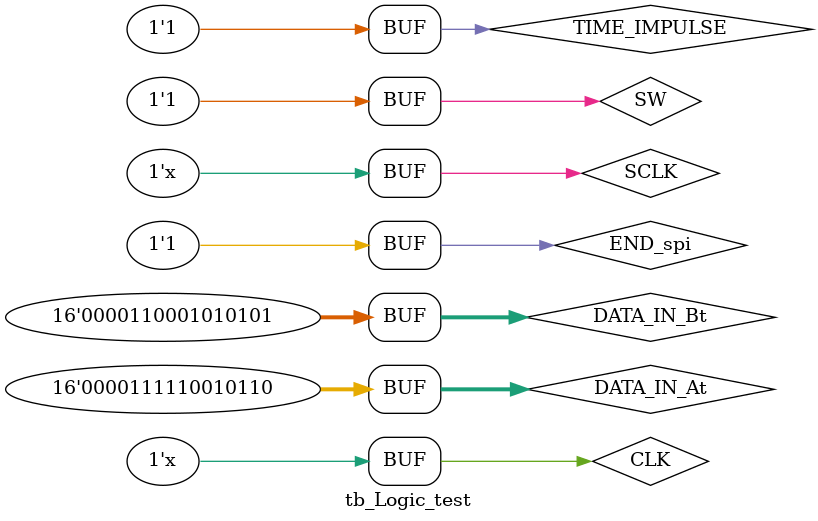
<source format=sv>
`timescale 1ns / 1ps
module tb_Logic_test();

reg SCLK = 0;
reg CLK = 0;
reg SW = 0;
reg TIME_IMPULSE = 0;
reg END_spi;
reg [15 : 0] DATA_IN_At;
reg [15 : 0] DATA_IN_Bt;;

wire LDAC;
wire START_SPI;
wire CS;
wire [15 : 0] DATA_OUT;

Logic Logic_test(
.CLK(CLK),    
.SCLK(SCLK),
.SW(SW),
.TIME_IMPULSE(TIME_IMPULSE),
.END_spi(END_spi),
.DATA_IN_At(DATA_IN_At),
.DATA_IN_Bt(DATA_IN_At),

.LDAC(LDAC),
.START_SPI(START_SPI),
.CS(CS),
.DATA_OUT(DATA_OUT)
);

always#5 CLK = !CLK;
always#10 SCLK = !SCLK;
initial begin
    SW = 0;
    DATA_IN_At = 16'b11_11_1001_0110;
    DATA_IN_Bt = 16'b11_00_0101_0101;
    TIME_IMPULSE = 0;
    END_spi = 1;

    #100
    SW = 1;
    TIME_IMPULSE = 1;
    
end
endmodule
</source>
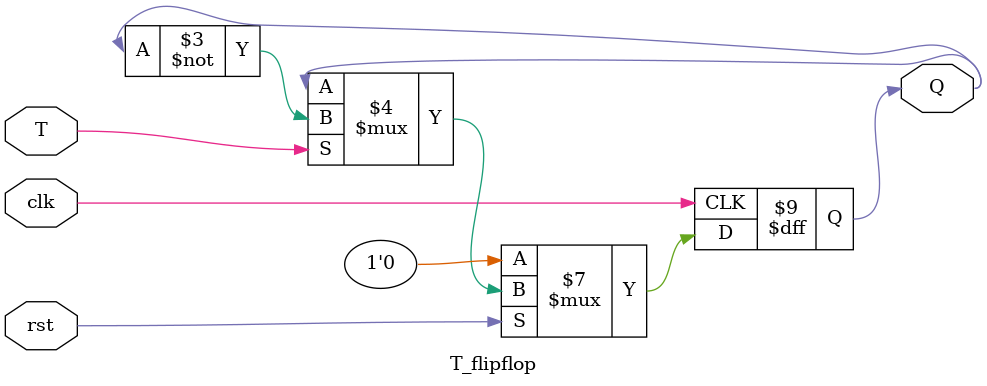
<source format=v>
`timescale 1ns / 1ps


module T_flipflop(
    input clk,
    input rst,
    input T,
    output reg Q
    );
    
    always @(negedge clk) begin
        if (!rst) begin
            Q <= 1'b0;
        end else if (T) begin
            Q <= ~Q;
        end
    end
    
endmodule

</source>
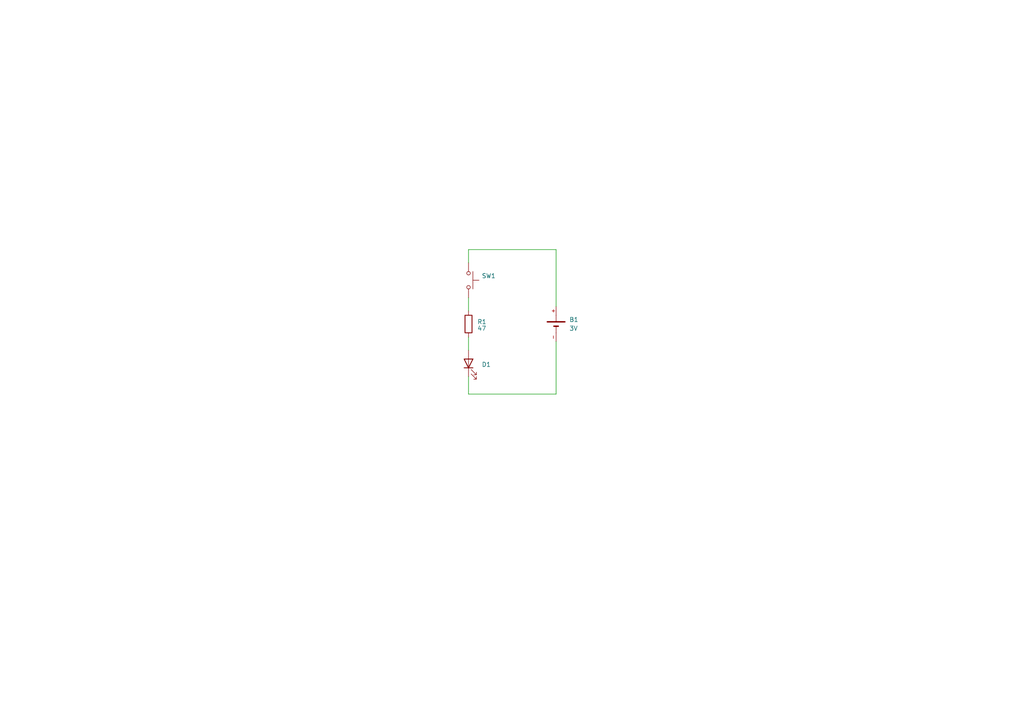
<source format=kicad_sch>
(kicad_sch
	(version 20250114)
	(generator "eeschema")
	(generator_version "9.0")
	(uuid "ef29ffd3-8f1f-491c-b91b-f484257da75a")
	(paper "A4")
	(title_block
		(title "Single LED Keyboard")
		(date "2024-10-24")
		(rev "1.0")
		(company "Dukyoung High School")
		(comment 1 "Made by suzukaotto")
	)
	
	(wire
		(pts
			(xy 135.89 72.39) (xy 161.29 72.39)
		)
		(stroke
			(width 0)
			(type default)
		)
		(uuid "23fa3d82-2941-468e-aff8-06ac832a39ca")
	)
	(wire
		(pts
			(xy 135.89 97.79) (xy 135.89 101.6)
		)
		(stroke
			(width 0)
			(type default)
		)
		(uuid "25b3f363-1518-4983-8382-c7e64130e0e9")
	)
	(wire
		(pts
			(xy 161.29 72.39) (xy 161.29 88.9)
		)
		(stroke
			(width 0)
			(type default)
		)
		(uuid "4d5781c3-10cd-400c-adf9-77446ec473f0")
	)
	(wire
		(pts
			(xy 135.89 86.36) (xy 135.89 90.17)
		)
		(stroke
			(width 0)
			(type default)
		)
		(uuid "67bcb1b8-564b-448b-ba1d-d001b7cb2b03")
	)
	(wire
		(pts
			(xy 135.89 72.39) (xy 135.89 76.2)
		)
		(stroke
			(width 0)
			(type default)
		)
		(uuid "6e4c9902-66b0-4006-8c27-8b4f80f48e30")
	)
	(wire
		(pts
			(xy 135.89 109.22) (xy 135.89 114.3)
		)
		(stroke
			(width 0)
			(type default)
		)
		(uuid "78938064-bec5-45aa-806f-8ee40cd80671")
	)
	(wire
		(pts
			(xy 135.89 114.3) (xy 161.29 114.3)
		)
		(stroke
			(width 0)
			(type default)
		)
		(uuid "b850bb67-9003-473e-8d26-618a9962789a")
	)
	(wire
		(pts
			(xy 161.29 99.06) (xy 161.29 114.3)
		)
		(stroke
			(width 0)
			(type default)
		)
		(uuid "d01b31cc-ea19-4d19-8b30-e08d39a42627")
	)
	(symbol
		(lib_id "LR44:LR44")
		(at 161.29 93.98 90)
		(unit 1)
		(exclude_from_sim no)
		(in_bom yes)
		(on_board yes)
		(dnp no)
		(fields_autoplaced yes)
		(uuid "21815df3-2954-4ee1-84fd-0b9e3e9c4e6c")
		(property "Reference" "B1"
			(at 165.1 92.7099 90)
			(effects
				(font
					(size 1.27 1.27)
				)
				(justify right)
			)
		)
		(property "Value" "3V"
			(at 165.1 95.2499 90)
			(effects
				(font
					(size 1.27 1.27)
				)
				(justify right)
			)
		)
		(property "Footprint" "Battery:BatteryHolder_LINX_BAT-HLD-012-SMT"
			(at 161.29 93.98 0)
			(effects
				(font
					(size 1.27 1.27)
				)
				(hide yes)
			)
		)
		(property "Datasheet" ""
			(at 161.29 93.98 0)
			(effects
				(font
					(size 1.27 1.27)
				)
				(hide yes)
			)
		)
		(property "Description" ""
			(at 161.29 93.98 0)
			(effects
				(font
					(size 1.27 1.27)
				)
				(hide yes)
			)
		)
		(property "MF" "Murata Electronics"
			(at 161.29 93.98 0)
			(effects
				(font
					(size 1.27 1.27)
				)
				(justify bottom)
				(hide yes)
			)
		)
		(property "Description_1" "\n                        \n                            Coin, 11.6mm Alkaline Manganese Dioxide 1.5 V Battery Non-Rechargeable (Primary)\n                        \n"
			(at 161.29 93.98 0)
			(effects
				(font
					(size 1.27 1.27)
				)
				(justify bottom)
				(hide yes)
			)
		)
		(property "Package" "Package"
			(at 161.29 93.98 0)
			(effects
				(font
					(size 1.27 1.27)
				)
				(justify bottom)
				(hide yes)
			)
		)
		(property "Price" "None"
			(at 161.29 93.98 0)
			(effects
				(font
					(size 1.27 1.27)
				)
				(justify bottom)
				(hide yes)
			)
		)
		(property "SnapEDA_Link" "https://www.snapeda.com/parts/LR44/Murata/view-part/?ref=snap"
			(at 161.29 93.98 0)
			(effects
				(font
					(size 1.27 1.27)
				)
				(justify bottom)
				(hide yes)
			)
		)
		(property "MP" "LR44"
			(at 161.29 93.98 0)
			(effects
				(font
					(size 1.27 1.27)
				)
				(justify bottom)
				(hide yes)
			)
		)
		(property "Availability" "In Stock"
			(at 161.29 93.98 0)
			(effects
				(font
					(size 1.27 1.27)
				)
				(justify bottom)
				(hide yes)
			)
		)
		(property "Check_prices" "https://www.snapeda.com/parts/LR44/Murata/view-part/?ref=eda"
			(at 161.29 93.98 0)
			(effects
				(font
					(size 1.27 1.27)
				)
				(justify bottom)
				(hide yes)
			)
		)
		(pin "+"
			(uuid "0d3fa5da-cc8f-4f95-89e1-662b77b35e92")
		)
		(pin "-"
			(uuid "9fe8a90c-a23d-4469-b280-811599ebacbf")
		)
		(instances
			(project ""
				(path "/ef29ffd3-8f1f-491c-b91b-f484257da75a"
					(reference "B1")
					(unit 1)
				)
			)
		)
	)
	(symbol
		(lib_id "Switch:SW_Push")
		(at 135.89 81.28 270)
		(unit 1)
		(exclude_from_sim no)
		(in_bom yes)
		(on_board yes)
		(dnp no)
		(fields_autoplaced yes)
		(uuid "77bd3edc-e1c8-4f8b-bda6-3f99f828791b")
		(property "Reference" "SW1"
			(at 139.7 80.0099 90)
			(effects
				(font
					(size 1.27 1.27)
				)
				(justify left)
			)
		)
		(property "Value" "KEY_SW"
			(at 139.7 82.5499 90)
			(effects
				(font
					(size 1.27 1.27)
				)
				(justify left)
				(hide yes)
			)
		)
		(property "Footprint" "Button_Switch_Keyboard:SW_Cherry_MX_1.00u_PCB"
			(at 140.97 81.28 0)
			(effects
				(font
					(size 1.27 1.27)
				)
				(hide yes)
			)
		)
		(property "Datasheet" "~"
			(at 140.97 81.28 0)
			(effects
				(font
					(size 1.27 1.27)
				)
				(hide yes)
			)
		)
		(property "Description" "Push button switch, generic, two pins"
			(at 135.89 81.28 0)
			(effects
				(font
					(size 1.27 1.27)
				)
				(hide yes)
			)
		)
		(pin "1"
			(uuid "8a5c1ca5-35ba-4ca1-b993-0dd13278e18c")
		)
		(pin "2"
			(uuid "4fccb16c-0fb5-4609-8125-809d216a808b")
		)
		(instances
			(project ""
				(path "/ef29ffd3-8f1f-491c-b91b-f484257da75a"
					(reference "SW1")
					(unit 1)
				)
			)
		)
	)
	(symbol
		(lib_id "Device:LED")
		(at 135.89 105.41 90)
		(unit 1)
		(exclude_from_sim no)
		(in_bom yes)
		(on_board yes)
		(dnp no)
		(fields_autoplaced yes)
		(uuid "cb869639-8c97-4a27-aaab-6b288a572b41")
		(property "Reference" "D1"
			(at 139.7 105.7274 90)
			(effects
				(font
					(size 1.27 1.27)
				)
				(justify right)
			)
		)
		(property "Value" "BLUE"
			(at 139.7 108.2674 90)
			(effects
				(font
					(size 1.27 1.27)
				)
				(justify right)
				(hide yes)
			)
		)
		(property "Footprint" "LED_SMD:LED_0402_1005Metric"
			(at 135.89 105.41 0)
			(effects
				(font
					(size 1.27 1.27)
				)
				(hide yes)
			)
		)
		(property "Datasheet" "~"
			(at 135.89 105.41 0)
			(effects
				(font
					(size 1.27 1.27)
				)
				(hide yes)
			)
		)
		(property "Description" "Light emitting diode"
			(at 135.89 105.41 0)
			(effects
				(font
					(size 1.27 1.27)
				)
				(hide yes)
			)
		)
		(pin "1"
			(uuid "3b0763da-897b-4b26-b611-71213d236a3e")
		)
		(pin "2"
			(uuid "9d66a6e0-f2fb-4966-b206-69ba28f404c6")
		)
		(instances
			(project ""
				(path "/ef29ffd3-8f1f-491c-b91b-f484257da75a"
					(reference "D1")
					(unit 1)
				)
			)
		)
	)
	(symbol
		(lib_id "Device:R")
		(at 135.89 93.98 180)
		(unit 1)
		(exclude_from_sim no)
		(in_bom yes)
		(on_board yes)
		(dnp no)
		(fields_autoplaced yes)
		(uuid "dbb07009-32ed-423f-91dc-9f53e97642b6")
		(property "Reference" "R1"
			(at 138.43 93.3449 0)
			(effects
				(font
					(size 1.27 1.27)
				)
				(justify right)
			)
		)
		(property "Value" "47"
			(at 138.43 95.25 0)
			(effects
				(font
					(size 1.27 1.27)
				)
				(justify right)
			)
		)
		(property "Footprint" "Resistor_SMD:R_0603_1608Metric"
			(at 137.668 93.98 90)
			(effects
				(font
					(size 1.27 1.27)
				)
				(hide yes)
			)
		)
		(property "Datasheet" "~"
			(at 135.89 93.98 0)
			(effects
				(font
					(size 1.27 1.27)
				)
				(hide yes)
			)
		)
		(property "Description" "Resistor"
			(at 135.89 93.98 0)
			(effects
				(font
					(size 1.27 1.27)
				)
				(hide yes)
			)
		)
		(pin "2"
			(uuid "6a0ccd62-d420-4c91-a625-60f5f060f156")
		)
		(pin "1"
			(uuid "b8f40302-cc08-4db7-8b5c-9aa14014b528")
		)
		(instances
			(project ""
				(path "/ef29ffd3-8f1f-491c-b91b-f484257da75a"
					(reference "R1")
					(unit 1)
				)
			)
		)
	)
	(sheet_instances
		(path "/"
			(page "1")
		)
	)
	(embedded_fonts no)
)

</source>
§ §
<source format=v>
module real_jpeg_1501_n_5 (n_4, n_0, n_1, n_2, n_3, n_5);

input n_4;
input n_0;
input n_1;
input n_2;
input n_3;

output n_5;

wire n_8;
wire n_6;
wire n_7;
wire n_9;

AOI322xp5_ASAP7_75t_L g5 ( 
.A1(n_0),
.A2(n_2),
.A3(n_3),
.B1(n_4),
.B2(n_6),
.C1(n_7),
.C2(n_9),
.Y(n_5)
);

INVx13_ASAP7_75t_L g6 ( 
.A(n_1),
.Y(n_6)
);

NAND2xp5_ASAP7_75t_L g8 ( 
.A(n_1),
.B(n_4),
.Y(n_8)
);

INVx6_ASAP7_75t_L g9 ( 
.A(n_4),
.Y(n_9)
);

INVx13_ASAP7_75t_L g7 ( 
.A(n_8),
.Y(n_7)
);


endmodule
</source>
§ §
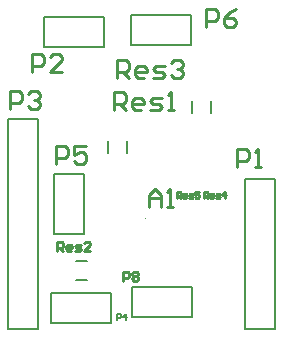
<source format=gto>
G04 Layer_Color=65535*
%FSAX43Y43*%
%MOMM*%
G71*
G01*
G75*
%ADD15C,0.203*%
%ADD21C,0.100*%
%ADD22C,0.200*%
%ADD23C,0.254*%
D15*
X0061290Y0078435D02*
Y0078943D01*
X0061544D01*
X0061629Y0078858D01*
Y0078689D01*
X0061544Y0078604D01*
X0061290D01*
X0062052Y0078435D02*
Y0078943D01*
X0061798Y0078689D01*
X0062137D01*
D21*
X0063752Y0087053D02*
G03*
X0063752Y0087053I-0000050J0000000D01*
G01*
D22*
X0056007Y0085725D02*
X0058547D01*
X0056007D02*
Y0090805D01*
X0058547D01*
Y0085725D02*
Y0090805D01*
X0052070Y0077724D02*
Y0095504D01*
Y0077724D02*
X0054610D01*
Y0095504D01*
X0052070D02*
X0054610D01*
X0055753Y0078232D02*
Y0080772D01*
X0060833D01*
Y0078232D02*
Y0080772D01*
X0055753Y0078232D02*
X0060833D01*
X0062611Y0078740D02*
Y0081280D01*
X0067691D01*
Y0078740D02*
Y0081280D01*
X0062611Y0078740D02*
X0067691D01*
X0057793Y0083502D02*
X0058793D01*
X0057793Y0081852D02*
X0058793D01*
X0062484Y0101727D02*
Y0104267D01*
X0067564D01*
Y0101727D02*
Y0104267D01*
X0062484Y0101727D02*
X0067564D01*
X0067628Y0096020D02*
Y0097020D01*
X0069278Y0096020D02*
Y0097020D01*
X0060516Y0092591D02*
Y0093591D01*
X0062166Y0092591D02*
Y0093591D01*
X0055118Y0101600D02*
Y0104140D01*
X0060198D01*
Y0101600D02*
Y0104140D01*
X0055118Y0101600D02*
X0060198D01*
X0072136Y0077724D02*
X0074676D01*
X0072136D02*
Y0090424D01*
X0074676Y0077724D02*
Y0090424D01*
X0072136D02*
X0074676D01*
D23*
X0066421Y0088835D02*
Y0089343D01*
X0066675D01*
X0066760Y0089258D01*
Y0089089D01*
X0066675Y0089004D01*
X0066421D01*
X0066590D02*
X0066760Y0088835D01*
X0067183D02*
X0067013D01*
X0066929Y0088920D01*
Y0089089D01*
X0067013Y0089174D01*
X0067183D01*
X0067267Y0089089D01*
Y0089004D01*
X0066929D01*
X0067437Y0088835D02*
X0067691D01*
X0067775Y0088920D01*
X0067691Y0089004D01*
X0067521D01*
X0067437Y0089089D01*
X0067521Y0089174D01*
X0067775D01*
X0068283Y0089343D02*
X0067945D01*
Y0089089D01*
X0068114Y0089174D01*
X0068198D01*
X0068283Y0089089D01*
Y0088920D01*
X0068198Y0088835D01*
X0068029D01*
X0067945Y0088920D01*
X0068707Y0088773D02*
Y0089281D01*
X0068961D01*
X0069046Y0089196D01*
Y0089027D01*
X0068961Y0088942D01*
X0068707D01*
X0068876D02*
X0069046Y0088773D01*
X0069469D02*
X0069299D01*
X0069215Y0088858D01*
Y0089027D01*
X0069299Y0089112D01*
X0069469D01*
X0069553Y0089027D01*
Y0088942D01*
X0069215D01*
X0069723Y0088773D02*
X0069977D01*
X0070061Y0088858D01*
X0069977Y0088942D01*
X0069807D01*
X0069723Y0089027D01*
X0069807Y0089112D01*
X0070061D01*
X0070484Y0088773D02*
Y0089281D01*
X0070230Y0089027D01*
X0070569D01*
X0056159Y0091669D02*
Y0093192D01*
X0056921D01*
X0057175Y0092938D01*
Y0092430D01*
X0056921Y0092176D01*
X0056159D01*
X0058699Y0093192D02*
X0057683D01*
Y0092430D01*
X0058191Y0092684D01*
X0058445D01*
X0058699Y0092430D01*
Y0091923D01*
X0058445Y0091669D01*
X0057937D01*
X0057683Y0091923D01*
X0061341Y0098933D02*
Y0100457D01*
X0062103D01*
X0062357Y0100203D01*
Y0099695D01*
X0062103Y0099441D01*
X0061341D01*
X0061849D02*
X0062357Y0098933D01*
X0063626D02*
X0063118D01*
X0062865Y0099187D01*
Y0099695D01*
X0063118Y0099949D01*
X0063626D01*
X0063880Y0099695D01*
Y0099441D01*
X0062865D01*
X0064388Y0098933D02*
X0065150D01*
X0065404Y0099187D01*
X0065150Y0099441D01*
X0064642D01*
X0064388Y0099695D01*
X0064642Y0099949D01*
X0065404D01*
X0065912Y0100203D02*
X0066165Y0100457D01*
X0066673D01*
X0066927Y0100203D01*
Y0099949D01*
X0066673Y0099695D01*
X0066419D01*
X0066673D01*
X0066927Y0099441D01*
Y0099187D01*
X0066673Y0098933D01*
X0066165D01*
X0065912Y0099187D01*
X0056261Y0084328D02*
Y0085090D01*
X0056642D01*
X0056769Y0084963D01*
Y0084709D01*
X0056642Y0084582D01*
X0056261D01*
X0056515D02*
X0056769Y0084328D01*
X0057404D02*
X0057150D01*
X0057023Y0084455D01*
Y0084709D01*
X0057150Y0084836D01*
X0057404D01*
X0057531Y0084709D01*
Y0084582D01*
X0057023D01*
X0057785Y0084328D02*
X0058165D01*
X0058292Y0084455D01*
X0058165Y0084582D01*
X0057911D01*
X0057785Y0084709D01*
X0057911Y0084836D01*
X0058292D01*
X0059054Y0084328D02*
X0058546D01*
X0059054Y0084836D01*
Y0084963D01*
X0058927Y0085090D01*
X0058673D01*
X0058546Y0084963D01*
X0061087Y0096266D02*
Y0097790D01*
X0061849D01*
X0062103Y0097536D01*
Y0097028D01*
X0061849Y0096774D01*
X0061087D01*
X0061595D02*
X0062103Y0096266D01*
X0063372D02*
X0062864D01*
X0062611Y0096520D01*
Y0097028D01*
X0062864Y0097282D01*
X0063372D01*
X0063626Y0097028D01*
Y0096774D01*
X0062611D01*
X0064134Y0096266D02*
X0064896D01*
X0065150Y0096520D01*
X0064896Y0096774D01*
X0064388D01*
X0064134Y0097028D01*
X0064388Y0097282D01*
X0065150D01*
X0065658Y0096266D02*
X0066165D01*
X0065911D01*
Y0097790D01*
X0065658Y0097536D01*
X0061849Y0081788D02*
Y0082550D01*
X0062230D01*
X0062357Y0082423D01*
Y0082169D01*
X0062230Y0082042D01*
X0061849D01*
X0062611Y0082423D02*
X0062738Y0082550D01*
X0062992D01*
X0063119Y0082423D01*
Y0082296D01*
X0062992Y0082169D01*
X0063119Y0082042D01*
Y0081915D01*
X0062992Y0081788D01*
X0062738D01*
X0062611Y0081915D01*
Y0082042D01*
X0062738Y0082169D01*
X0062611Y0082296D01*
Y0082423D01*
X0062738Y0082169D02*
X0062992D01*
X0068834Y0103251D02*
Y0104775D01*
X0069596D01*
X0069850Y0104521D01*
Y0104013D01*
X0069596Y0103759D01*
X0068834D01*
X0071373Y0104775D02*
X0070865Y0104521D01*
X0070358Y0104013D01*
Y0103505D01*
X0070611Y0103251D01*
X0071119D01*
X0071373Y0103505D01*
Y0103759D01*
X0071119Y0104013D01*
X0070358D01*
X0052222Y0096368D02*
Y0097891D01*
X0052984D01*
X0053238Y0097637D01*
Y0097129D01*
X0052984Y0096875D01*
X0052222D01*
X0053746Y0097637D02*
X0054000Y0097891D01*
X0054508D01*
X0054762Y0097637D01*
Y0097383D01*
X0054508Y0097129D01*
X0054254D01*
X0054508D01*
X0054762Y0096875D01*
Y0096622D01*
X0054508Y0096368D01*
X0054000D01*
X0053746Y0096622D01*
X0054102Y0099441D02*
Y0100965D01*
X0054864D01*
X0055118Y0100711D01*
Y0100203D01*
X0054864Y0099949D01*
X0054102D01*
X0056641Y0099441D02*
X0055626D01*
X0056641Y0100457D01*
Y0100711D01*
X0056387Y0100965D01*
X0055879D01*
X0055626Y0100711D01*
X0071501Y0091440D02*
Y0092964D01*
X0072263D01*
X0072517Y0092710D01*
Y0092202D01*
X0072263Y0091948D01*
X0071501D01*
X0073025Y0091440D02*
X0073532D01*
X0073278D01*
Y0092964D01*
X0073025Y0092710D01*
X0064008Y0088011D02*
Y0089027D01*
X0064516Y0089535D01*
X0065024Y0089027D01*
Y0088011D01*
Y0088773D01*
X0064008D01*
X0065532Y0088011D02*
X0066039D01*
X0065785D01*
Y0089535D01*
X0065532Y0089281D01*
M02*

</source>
§ §
▸ **PROBLEM REQUIREMENTS**
Pick every line containing the word "parts" out of the material, and copy those lines.

▸ **YOUR SOLUTION**
		(property "SnapEDA_Link" "https://www.snapeda.com/parts/LR44/Murata/view-part/?ref=snap"
		(property "Check_prices" "https://www.snapeda.com/parts/LR44/Murata/view-part/?ref=eda"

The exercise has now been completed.